Kayu adalah sumber dan tumpuan hidup bagi mereka sekeluarga. Bila tidak, anaknya akan “lapar”, tragisnya lagi ke-6 anaknya yang kini masih mengenyam pendidikan harus berhenti dari sekolah.
Jual Jamur
Paskalis Tehario merupakan anak ke-5 dari Tobi dan Yani. Bocah kelahiran 30 Mei 2011 ini tengah mengenyam pendidikan dasar di Kampung Wojang.
Namun demikian, bocah 8 tahun ini memilih cara lain agar bisa membantu orangtuanya.
Seusai pulang sekolah Tehario ditemani adiknya Irenius Jenon pergi ke hutan untuk mencari jamur.
Jamur ini pun mereka jual Rp 10.000-Rp.15.000. Variasi harga itu pun dikarenakan ukuran jamur mereka yang dapat.
“Kadang dapat kadang tidak, tergantung rejeki kaka. Kaka bantu kami e.,” ucap Jenon.
Tidak Pusing
Tobi dan Yani tak peduli dengan masa lalu dan kehidupan yang mereka yang alami saat ini.
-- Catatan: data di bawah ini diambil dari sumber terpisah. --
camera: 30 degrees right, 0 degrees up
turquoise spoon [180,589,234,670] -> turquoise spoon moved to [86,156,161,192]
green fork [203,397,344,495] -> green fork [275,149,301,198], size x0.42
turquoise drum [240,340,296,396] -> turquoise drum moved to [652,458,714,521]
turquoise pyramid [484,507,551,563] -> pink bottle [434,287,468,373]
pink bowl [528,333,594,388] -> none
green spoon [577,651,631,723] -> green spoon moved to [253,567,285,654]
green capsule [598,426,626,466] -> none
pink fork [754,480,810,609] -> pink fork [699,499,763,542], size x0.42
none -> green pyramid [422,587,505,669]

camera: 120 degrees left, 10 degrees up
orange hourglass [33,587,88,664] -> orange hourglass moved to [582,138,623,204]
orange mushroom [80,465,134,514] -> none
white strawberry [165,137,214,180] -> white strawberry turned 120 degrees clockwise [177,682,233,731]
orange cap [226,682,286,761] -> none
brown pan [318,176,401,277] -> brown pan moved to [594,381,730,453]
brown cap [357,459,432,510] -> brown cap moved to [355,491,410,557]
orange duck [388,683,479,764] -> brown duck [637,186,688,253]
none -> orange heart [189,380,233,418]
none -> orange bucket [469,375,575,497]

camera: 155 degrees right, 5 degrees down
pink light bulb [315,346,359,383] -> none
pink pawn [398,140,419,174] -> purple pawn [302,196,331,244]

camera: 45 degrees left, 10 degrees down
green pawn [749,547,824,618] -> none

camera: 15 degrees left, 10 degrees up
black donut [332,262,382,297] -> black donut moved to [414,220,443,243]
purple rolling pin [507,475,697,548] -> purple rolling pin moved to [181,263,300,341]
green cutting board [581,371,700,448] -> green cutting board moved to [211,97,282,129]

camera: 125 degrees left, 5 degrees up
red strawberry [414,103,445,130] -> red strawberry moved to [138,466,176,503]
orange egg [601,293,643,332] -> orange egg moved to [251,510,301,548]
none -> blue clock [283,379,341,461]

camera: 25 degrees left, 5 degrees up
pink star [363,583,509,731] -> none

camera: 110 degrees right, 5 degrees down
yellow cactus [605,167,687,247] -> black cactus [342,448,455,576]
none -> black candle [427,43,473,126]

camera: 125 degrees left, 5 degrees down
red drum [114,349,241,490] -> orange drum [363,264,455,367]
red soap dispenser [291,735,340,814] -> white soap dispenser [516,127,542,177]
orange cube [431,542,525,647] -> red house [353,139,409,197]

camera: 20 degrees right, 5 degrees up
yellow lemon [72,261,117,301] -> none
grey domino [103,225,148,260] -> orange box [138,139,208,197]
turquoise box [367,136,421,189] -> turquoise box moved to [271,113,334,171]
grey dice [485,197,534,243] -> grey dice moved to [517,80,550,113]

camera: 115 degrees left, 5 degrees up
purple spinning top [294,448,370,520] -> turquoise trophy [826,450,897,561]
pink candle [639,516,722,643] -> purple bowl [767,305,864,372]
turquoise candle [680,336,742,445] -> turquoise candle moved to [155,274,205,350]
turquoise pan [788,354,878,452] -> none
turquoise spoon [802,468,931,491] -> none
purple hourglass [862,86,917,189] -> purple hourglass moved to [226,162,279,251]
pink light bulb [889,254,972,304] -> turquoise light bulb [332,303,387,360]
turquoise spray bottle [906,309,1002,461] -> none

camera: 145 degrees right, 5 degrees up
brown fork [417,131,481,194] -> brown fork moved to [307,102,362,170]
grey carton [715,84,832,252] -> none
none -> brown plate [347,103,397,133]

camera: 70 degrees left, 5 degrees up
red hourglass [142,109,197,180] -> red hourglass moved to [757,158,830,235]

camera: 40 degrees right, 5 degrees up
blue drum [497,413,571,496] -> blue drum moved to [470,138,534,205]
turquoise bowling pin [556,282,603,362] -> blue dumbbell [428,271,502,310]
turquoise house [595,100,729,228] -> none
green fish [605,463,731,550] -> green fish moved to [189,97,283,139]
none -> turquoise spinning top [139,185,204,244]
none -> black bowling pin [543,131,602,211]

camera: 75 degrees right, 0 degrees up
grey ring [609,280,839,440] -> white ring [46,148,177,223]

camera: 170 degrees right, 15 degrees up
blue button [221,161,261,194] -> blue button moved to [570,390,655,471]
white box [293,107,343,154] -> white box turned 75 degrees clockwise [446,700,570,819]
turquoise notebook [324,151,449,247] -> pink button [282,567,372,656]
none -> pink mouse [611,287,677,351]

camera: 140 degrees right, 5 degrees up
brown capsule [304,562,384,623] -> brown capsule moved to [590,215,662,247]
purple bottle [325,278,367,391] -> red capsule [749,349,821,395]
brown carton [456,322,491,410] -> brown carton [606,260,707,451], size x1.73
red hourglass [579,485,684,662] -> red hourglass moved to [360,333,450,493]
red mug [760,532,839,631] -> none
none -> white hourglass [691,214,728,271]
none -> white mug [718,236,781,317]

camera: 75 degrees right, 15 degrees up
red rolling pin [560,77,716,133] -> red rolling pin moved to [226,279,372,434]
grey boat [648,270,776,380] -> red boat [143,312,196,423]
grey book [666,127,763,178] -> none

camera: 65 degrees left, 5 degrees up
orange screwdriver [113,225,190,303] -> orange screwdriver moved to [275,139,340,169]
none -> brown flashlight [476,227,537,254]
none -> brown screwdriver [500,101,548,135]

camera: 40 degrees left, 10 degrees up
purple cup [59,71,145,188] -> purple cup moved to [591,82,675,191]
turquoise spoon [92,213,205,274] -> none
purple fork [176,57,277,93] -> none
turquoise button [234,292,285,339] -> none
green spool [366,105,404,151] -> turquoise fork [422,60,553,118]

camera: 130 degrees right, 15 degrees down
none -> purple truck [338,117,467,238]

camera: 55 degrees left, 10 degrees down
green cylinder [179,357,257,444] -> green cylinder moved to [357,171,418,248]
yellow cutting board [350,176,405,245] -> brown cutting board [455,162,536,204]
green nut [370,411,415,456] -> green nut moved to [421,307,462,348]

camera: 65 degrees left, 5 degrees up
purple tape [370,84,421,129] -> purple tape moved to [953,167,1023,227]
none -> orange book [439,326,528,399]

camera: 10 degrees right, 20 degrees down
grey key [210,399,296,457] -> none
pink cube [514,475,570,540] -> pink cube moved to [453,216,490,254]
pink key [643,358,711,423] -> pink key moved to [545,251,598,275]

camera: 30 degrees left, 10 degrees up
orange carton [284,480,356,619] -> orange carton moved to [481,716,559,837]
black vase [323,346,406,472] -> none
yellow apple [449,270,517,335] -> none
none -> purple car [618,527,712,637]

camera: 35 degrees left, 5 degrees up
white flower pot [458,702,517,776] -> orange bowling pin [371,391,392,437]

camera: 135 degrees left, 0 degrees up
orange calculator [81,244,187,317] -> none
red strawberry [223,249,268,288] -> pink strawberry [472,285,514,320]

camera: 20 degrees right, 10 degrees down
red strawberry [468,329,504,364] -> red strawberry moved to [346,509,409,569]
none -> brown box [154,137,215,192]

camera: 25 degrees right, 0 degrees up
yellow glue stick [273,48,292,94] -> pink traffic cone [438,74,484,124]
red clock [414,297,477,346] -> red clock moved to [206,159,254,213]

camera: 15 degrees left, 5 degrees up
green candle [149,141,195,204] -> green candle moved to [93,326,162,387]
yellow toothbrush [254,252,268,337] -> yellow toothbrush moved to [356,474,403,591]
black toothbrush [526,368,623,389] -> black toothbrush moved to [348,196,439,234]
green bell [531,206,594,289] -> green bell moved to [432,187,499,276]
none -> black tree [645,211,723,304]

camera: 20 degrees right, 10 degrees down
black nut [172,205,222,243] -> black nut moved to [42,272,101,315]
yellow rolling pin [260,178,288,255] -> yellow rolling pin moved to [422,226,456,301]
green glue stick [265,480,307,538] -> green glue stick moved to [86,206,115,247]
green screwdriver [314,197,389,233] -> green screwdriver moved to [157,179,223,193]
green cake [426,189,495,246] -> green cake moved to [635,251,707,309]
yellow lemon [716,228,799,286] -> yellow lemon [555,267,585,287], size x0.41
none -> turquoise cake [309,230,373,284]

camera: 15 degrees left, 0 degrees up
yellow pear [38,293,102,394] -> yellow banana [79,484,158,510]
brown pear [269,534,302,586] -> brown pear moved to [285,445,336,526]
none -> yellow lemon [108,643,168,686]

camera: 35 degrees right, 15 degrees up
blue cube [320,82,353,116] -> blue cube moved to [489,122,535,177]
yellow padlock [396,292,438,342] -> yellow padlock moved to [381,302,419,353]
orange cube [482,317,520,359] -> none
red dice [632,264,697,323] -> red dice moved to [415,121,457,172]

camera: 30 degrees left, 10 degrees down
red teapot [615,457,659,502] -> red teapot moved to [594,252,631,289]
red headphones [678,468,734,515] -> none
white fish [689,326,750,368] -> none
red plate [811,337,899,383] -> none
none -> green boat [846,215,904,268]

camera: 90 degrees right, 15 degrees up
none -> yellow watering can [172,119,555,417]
Tujuan hidup berfokus pada kebutuhan pokok dan pendidikan anak.
“Tidak apa-apa kami sebagai orangtua mereka makan pisang atau ubi tapi anak kami harus makan nasi,” ucap Tobi.
Bahkan Tobi memaksa anak-anaknya itu untuk tetap sekolah. Mimpinya hanya satu, berharap kelak mereka bisa mengubah keadaan keluarga.
Sesekali ia juga memaksa dirinya untuk bekerja, walau dalam kondisi tidak sehat. Beban hidup menjadi tanggungan walau penuh tantangan.
“Ini saja pekerjaan kami, tidak ada pekerjaan lain, semoga ada yang bisa membantu anak-anak kami,” imbuh Tobi.